Investigation of physical processes in CAMILA Hall thruster using electrical probes

Abstract

The CAMILA (co-axial magneto-isolated longitudinal anode) concept was developed to improve the anode efficiency in low-power Hall thrusters. Previous measurements, performed in Asher Space Research Institute, have shown that the thruster has the highest efficiency for its class. This paper presents an analysis of the discharge structure in an effort to improve understanding of the physical processes in CAMILA type thrusters. Internal measurements of the discharge parameters were performed using an emissive probe, a biased probe and a Faraday cup. The probes were mounted on a positioning system capable of mapping the channel in two dimensions. Maps for the plasma potential, the ion current density and the electron temperature were obtained. In addition, a one-dimensional fluid model was developed in order to compute the distribution of the plasma density and the ion velocity. The experimental investigations confirmed the basic assumptions used in the physical model of the CAMILA concept and revealed phenomena related to the radial non-uniformity of the discharge.
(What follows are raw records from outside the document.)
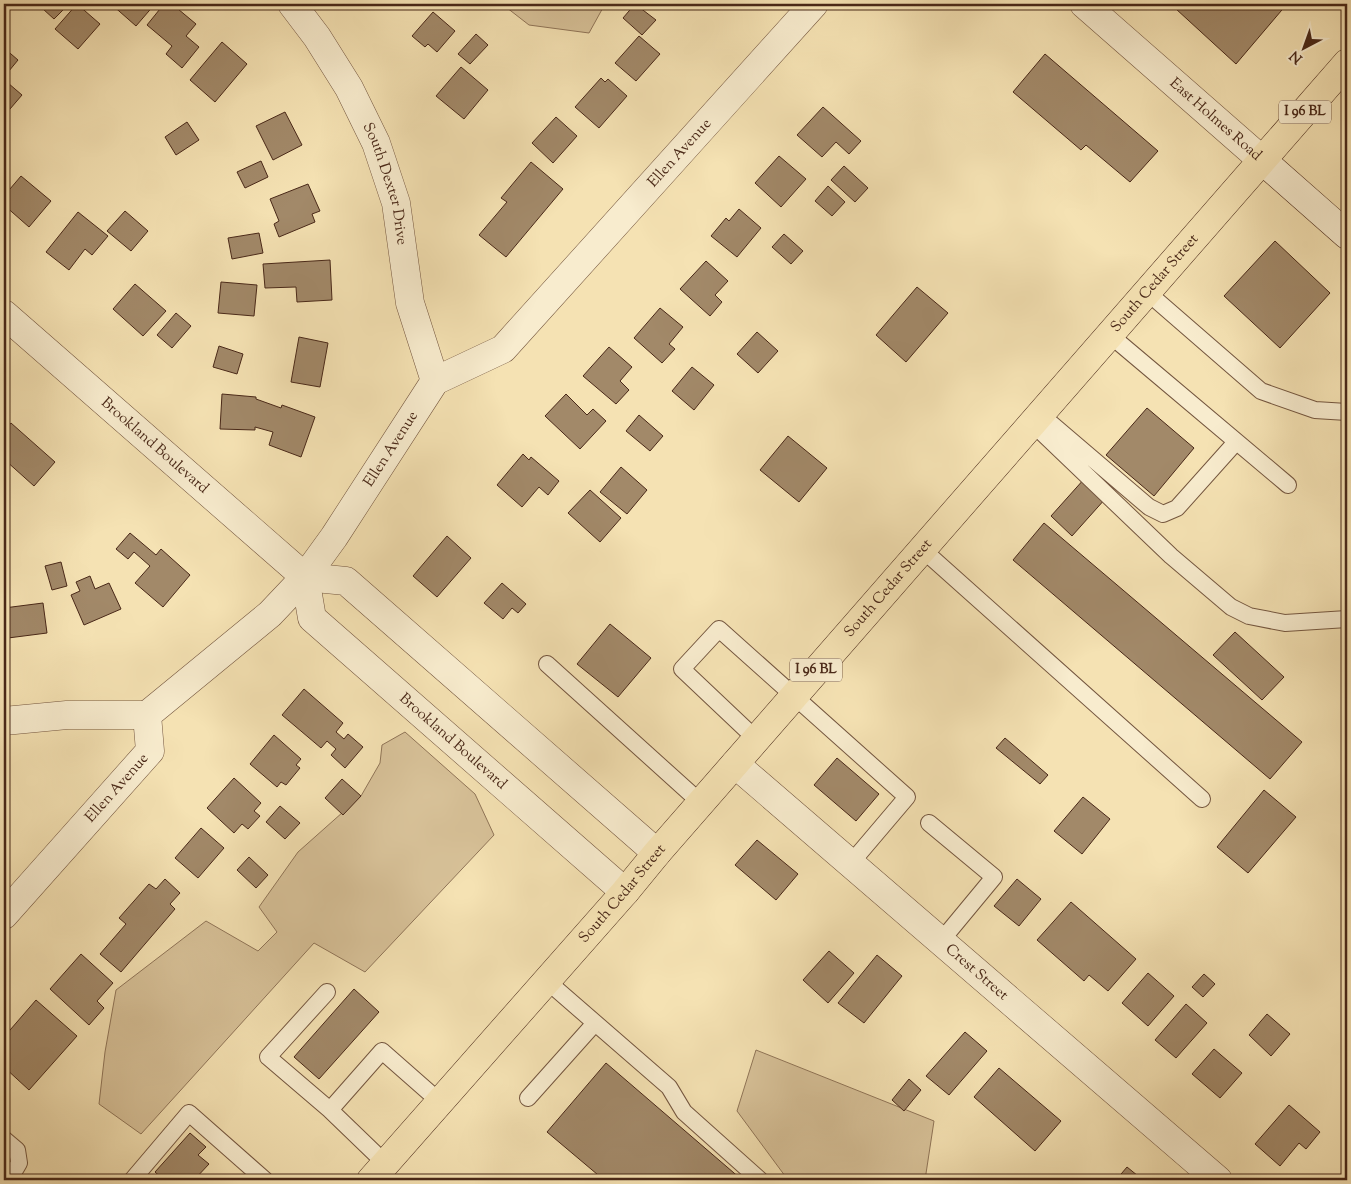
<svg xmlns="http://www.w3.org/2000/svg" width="1351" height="1184" viewBox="0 0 1351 1184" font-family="'Sorts Mill Goudy',serif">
  <rect width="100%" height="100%" fill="#f5e2b3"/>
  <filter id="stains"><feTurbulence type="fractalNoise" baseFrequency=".004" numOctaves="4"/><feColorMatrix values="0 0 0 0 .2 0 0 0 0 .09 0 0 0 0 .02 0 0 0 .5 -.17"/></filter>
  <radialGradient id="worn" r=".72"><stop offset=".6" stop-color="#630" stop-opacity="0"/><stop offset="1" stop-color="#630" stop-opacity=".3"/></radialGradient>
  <!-- green -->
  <path fill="#d8c299" stroke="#907558" d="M502,4h103l-16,29 -60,-8z
    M405,732l70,62 19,41 -129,137 -51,-29 -173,191 -42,-30 6,-52 11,-62 90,-69 52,30 19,-19 -18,-25 39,-55 63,-56 19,-33 2,-18z
    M756,1050l178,71 -9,59h-137l-51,-69z"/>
  <!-- building -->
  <path fill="#a28969" stroke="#492818" d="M48,4h21l-15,15 -11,-10z
    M77,4l23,20 -22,25 -23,-20z
    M111,4h44l-19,22z
    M164,4h8l24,20 -10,12 13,11 -17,21 -16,-14 6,-8 -25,-21z
    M635,4l21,16 -14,15 -19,-17z
    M1181,4h106l-51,60 -60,-55z
    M433,12l22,19 -18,21 -9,-8 -3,3 -13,-11z
    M476,34l12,11 -18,19 -12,-10z
    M639,36l21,18 -24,27 -21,-18z
    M222,42l25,22 -32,38 -25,-22z
    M4,48l14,12 -14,17z
    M1045,54l113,97 -28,31 -44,-37 -5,5 -68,-58z
    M461,67l27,23 -24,29 -28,-23z
    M601,78l4,4 3,-3 19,17 -28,32 -24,-21z
    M8,83l14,12 -18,21v-29z
    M823,107l38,34 -12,13 -13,-12 -14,15 -25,-22z
    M285,112l17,33 -29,15 -17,-34z
    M556,117l21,19 -24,27 -21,-20z
    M187,122l12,18 -23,15 -11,-18z
    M779,156l27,23 -25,28 -26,-24z
    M261,161l7,16 -23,11 -8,-16z
    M531,162l32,27 -57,68 -27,-22 28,-33 -6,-4z
    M844,166l24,22 -13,14 -24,-22z
    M21,176l30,25 -22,26 -25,-22v-9z
    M308,184l12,27 -8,3 3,8 -36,15 -5,-13 5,-3 -9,-22z
    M828,186l17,16 -13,14 -17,-15z
    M739,209l22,19 -24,29 -26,-21 15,-18 3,3z
    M125,211l23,20 -17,20 -24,-20z
    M78,212l30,24 -16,19 -7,-6 -16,21 -23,-18z
    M259,233l4,20 -31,6 -4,-21z
    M784,234l19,17 -12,13 -19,-17z
    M1275,241l55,52 -50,55 -56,-52z
    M330,260l2,40 -35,2 -1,-15 -31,1 -2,-24z
    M706,261l22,20 -13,14 7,7 -12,14 -30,-27z
    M221,282l36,3 -3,31 -36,-3z
    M135,284l31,27 -23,25 -30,-27z
    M917,287l31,26 -42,49 -30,-27z
    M660,308l23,19 -14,17 6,5 -13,14 -28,-25z
    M176,313l15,13 -19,22 -15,-13z
    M757,332l21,19 -20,22 -21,-19z
    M299,337l29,6 -8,44 -29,-5z
    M219,346l24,8 -6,20 -24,-7z
    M609,347l23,20 -12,14 9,9 -13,14 -33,-28z
    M692,367l22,18 -20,25 -22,-19z
    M222,394l34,3v2l25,9 1,-3 33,12 -14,40 -32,-12 4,-13 -18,-5v3l-35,-1z
    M566,394l21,21 6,-6 13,12 -26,28 -35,-33z
    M1147,408l47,40 -40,48 -48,-41z
    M639,415l24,21 -13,15 -24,-20z
    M11,423l44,39 -21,24 -29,-26 -1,2v-31z
    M788,436l39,32 -28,34 -39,-32z
    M523,454l6,6 2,-3 28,24 -11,14 -9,-8 -17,20 -25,-22z
    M621,467l26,23 -20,24 -27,-22z
    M1085,478l21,20 -34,38 -21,-20z
    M590,490l31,28 -21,24 -32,-29z
    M1044,523l258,219 -32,37 -257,-219z
    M130,533l26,22 5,-6 29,26 -27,32 -28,-24 15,-17 -16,-14 -6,7 -12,-10z
    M447,536l24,22 -34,39 -24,-21z
    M61,562l6,24 -15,4 -7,-24z
    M90,576l5,13 14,-6 12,26 -37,16 -13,-30 9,-4 -4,-9z
    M502,583l24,21 -8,9 -6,-5 -9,11 -19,-16z
    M43,603l4,30 -39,5 -4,-30z
    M610,624l41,34 -33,39 -41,-33z
    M1235,632l49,45 -22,23 -49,-45z
    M304,689l39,34 -7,9 8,7 4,-5 15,13 -18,21 -14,-13 5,-6 -9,-8 -6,7 -39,-33z
    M274,735l27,24 -5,6 4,3 -14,17 -5,-3 -4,5 -27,-23z
    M1005,738l43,37 -8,9 -44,-36z
    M837,758l42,36 -23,27 -42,-36z
    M234,778l27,25 -7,8 6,5 -12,13 -6,-5 -8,9 -27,-25z
    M342,779l19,17 -18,19 -18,-17z
    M1264,790l32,27 -48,56 -31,-26z
    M1083,797l27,22 -28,35 -28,-23z
    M280,806l20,17 -15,16 -19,-17z
    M201,828l23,20 -26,30 -23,-20z
    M757,840l41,34 -22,26 -41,-35z
    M249,857l19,18 -12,13 -19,-18z
    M165,879l15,14 -10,11 5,5 -54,63 -21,-18 26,-30 -7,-6 30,-34 7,5z
    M1017,879l24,20 -22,27 -25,-20z
    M1071,902l65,57 -28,32 -19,-16 -5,6 -47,-41z
    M829,951l25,22 -26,30 -25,-23z
    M81,954l32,29 -16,18 7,7 -15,17 -39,-36z
    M877,955l25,21 -38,47 -26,-20z
    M1148,973l26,23 -26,30 -26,-23z
    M1204,974l11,10 -12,13 -11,-10z
    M354,989l25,23 -60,67 -25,-22z
    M36,1000l41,36 -48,54 -25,-23v-30z
    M1186,1004l21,19 -31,35 -21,-18z
    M1267,1014l23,20 -19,22 -22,-21z
    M965,1032l22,19 -38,44 -23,-19z
    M1214,1049l28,24 -22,25 -28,-24z
    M606,1063l135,116 -1,1h-136l-57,-48z
    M999,1068l62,53 -26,30 -61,-54z
    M909,1079l12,11 -17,21 -12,-11z
    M1289,1105l31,27 -14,17 -7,-6 -19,23 -25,-22z
    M190,1133l16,14 -8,8 11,9 -15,16h-16l-2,-2 -2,2h-10l-9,-8z
    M1127,1167l16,13h-27z"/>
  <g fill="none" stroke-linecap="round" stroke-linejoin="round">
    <!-- lane casing -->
    <g stroke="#74563f" stroke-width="18">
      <path id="lane" d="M1147,292l114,99 54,19 32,2
        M1110,335l178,150
        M1040,414l109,93 14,7 14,-6 59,-66
        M1032,423l139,133 60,51 18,9 36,7 62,-4
        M922,549l280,250
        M547,664l154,139
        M756,739l-74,-70 37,-40 188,168 -56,66
        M929,823l65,54 -53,64
        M547,981l122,106 15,25 76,68
        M327,992l-59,65 62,53
        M528,1098l67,-75
        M4,1139l13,11 2,13 -10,17
        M386,1164l-56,-54 52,-59 58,51
        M135,1180l-2,-1 56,-66 76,67"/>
    </g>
    <!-- street casing -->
    <g stroke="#74563f" stroke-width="29">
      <g id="street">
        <path id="s1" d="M292,4l25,33 32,51 27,55 20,60 14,100 25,78"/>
        <path id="s2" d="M1084,4l179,157"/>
        <path id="s3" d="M4,314l301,263 41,4 311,272"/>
        <path id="s4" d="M305,577l7,41 313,274"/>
        <path d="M4,721l63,-6h80"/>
        <path id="s5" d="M735,764l483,416"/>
        <path id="s6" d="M4,915l146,-164 -3,-36 123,-101 35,-37 29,-40 101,-156 68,-32 311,-345"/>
      </g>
    </g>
    <!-- secondary casing -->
    <g stroke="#492818" stroke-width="29">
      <path id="secondary" d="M1263,161l84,74"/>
    </g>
    <!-- primary casing -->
    <g stroke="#492818" stroke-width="29">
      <g id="primary">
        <path id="s7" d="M371,1180l254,-288 32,-39 690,-790"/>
      </g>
    </g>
    <!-- lane -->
    <use href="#lane" stroke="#f8ecce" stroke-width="16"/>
    <!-- street -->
    <use href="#street" stroke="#f8ecce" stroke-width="28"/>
    <!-- secondary -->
    <use href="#secondary" stroke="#f8ecce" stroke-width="28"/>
    <!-- primary -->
    <use href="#primary" stroke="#f5e2b3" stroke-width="28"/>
  </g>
  <g text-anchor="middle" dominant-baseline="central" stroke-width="4" stroke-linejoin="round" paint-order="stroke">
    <!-- shield labels -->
    <g fill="#f8ecce" stroke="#7e634f" stroke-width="1">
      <rect x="1279" y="100.5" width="52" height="23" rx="4"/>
      <rect x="790" y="658.5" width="52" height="23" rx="4"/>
    </g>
    <g font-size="14" font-weight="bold" fill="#492818">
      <text x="1305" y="112">I 96 BL</text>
      <text x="816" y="670">I 96 BL</text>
    </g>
    <!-- street labels -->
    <g font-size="15" fill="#492818" stroke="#f8ecce">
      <text stroke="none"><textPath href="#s2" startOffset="175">East Holmes Road</textPath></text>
      <text stroke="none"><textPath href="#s6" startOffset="1040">Ellen Avenue</textPath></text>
      <text stroke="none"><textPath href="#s1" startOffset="205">South Dexter Drive</textPath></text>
      <text stroke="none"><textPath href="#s7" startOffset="1191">South Cedar Street</textPath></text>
      <text stroke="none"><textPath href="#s3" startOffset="200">Brookland Boulevard</textPath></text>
      <text stroke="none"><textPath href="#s6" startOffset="620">Ellen Avenue</textPath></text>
      <text stroke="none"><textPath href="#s7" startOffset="786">South Cedar Street</textPath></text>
      <text stroke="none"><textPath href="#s4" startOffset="229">Brookland Boulevard</textPath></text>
      <text stroke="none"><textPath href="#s6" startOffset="170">Ellen Avenue</textPath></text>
      <text stroke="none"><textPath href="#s7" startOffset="381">South Cedar Street</textPath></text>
      <text stroke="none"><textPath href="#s5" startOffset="319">Crest Street</textPath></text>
    </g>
  </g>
  <!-- margin -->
  <rect width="1351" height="1184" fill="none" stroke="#f5e2b3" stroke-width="20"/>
  <rect x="5" y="5" width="1341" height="1174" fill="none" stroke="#492818" stroke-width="2.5"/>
  <rect x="10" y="10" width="1331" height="1164" fill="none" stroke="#492818"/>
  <!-- north arrow -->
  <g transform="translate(1304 48) rotate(221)" stroke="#f8ecce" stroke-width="4" paint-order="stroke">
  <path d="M0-4L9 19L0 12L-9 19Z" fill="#492818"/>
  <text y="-8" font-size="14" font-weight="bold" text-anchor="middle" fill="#492818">N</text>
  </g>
  <rect width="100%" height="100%" filter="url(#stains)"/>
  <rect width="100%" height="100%" fill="url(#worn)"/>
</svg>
In particular, focusing equipotentials were discovered in the area of intense ionization, reducing ion loss to the walls of the channel. This mechanism is principal in obtaining the high efficiency of the thruster. When operated with strengthened longitudinal magnetic field, the plasma density inside the anode cavity was significantly higher in the middle than near the anodes. The fraction of ion current generated inside the anode cavity was greater than in the simplified case, 19% compared with 13% respectively. In addition, it was shown that electrons in the cusp region, the region between predominately radial to predominately axial magnetic fields, were not well confined, however, no potential hump is created and ions are able to cross this region to the acceleration channel.